**Written exercise**
Please set out the lines, from the first line through the line with "collection date: 1891-04-15", both included, as a Markdown table. Use the columns No. and Line, give each line its own numbered row, and leave out blank lines.
┄┄┄┄┄┄
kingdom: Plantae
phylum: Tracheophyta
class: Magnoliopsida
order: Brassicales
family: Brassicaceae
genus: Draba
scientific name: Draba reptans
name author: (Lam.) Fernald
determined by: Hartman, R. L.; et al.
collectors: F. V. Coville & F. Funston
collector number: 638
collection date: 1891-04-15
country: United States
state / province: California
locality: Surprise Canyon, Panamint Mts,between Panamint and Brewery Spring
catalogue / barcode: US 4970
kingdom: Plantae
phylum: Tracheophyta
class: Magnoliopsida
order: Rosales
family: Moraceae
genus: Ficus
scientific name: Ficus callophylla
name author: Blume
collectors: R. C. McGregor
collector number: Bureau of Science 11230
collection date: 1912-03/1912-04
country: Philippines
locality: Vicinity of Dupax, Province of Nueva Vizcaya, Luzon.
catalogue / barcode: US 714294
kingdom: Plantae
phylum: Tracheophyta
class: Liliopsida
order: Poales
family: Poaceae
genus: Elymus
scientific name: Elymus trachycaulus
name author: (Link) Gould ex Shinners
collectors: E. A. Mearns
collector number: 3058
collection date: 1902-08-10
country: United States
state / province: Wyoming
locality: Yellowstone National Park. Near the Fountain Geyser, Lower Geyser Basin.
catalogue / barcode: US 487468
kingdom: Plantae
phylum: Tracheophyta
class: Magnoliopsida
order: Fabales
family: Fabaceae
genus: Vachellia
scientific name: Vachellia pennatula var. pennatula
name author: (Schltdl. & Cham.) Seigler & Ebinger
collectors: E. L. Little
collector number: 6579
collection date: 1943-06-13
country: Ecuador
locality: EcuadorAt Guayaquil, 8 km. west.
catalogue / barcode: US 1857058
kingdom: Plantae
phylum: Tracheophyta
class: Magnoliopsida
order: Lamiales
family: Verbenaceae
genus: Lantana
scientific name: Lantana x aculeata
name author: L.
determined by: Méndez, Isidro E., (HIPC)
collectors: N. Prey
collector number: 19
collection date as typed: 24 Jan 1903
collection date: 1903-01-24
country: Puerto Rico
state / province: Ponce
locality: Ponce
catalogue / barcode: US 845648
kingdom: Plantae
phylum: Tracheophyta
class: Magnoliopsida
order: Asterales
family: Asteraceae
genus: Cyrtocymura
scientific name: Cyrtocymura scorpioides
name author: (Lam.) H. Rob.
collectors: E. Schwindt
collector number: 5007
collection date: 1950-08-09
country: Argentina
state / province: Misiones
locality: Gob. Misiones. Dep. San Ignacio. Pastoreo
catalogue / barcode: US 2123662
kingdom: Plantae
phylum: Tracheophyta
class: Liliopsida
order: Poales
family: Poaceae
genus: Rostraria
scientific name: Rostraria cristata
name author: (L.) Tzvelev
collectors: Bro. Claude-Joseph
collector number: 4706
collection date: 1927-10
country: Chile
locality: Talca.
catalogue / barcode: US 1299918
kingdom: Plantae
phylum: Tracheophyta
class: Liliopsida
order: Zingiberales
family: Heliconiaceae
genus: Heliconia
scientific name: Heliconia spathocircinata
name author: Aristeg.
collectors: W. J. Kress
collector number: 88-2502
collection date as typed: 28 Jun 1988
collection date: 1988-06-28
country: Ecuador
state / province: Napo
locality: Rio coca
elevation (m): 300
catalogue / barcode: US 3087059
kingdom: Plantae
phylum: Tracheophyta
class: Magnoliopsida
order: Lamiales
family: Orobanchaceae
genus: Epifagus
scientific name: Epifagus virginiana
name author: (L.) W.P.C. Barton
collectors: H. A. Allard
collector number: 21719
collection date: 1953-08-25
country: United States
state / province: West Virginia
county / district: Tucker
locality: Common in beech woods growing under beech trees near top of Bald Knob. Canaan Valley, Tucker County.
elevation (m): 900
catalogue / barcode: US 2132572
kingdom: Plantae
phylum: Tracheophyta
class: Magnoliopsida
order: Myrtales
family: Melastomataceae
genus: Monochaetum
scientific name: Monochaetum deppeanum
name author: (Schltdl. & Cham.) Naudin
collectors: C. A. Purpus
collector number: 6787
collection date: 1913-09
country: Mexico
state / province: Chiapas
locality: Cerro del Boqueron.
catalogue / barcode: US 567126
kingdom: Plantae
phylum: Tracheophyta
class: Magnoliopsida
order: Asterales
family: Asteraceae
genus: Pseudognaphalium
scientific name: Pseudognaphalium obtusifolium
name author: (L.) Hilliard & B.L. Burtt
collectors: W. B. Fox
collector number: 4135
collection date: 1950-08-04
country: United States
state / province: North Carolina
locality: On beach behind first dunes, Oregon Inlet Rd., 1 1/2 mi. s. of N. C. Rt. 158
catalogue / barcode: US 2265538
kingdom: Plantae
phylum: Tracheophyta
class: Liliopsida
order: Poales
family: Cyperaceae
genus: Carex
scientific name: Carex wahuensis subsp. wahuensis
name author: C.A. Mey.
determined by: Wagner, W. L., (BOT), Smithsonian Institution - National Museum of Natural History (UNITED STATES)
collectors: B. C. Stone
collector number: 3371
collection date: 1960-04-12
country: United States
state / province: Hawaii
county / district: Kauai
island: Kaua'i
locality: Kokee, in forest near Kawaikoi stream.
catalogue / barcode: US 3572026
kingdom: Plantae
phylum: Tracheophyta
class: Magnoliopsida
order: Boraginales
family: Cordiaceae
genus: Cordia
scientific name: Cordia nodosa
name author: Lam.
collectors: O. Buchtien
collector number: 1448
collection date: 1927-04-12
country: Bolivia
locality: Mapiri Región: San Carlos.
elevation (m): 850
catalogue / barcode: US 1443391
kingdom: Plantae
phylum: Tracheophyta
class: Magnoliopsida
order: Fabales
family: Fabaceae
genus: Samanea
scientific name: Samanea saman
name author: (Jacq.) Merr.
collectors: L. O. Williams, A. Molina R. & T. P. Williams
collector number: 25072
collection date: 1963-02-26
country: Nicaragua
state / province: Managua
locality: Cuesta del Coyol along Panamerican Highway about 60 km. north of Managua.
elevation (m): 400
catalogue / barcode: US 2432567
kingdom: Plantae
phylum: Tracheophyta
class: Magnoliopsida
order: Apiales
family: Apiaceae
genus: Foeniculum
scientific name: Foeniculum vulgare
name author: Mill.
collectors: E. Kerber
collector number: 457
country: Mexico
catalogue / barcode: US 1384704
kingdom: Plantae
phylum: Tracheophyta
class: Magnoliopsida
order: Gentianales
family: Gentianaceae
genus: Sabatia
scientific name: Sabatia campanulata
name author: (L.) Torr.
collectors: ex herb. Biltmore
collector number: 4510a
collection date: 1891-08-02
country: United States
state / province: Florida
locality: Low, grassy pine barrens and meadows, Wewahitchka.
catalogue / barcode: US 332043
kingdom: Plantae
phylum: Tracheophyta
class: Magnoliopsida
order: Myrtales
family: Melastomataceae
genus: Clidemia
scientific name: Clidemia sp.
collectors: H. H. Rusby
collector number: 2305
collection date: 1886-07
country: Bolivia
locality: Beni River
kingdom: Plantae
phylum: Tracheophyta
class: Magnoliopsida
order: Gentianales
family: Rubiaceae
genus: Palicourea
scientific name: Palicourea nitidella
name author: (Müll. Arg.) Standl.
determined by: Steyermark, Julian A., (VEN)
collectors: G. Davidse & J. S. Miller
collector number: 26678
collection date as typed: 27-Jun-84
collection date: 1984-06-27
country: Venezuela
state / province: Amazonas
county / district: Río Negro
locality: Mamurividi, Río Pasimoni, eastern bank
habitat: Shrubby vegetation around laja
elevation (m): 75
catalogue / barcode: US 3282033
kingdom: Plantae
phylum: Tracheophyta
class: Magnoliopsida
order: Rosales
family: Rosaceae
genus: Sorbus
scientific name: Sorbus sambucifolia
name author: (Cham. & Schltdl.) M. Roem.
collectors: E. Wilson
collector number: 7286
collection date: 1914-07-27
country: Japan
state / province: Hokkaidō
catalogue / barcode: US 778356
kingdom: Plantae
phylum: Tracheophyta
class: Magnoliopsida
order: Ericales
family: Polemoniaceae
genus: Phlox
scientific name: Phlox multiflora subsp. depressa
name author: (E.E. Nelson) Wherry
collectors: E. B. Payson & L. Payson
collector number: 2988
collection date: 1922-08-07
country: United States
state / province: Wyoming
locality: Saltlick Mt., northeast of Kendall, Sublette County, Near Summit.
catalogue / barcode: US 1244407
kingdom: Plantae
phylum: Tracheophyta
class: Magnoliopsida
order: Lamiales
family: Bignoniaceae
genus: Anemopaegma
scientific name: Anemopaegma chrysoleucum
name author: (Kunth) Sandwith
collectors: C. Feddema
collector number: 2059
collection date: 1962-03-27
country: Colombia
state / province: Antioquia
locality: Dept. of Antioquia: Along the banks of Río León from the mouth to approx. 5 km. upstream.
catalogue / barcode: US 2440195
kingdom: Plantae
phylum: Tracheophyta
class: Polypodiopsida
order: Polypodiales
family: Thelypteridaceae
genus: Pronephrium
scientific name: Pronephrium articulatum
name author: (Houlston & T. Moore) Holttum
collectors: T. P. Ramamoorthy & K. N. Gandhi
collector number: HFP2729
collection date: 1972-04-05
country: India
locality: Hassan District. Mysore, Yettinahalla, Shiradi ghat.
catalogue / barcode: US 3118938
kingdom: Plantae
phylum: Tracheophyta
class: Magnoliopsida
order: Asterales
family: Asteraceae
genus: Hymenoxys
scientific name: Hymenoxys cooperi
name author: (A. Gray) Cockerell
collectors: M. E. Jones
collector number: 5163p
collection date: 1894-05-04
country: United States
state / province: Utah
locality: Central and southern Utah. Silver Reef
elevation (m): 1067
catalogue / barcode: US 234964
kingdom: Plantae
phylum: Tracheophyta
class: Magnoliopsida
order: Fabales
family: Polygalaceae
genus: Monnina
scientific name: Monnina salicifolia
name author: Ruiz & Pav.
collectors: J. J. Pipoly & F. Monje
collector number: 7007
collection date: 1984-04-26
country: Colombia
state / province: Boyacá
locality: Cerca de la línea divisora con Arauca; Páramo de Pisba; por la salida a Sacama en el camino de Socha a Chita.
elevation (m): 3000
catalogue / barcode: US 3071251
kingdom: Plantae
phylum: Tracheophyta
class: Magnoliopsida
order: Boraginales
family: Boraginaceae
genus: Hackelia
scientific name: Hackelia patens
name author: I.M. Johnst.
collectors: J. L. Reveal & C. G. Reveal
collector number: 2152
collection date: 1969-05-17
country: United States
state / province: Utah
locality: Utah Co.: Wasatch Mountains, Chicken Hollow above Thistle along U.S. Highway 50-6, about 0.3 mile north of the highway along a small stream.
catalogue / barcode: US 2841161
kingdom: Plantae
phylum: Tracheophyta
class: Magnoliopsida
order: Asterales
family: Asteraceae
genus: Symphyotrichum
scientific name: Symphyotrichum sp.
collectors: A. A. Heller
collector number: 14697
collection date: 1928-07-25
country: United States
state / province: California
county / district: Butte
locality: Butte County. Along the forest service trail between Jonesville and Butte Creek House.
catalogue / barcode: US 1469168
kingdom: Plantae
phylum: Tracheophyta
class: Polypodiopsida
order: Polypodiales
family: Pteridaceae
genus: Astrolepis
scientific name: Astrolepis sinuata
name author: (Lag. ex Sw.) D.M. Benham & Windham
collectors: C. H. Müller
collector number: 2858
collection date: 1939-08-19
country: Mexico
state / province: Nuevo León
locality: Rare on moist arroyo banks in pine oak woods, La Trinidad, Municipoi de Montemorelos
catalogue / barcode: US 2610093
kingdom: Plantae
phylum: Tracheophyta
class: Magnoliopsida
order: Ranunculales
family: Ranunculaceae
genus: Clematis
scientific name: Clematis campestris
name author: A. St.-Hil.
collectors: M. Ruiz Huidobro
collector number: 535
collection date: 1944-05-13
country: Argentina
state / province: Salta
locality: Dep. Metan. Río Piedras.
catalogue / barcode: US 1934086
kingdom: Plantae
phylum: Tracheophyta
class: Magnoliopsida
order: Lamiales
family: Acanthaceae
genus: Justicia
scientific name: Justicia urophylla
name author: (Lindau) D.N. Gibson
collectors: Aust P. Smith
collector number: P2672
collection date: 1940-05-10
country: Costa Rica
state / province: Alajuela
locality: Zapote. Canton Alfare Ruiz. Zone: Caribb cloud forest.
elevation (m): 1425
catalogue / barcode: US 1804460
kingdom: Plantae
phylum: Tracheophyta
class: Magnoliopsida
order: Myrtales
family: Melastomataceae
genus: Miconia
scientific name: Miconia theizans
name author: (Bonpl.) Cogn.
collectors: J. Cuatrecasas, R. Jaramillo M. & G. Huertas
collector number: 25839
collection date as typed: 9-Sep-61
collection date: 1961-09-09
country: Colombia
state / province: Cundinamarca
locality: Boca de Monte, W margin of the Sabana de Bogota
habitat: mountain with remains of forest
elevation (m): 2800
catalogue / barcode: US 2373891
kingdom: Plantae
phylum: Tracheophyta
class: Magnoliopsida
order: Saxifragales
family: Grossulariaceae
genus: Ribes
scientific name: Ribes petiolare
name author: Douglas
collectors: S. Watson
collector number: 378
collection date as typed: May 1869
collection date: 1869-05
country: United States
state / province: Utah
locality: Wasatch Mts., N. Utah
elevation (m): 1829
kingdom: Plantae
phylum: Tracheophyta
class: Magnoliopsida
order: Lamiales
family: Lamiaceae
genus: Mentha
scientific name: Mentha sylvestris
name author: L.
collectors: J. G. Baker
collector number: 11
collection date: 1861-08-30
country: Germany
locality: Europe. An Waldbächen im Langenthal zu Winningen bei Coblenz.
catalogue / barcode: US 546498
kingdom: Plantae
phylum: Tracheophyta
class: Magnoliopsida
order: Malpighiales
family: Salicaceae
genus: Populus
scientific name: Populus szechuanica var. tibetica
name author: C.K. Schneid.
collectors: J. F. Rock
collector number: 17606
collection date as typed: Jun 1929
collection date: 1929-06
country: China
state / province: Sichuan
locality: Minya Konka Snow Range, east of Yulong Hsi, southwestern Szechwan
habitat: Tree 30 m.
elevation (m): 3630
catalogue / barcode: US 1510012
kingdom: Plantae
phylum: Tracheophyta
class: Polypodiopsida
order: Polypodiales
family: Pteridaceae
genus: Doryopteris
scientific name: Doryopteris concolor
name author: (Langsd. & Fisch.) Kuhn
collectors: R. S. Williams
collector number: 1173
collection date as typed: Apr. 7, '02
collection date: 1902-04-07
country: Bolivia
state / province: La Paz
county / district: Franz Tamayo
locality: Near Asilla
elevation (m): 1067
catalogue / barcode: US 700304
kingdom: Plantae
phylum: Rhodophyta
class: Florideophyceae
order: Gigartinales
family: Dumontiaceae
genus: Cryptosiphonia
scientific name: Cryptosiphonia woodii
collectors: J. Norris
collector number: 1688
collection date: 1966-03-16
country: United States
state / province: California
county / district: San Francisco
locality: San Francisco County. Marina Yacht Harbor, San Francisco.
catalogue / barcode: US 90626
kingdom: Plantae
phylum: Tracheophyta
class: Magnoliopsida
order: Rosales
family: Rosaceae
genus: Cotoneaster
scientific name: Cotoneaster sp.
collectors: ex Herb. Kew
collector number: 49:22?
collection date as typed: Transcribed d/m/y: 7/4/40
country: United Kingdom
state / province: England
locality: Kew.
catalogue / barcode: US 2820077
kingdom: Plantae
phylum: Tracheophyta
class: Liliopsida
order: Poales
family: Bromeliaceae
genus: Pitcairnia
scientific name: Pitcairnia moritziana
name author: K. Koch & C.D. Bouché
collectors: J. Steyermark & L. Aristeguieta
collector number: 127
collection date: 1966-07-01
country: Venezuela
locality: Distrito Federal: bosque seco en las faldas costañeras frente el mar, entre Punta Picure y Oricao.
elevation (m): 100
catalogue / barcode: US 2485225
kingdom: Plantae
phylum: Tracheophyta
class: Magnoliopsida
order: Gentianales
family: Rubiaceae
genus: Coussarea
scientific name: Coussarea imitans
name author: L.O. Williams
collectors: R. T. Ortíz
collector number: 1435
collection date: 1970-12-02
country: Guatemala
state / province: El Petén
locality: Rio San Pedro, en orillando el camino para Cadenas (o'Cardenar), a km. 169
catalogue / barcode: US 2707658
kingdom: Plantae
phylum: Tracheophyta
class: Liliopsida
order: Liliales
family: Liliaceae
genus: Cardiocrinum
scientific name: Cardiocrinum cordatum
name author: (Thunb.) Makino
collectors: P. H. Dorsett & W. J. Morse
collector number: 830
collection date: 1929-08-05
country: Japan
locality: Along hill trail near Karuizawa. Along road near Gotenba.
┄┄┄┄┄┄
**Expected output**
| No. | Line |
|---|---|
| 1 | kingdom: Plantae |
| 2 | phylum: Tracheophyta |
| 3 | class: Magnoliopsida |
| 4 | order: Brassicales |
| 5 | family: Brassicaceae |
| 6 | genus: Draba |
| 7 | scientific name: Draba reptans |
| 8 | name author: (Lam.) Fernald |
| 9 | determined by: Hartman, R. L.; et al. |
| 10 | collectors: F. V. Coville & F. Funston |
| 11 | collector number: 638 |
| 12 | collection date: 1891-04-15 |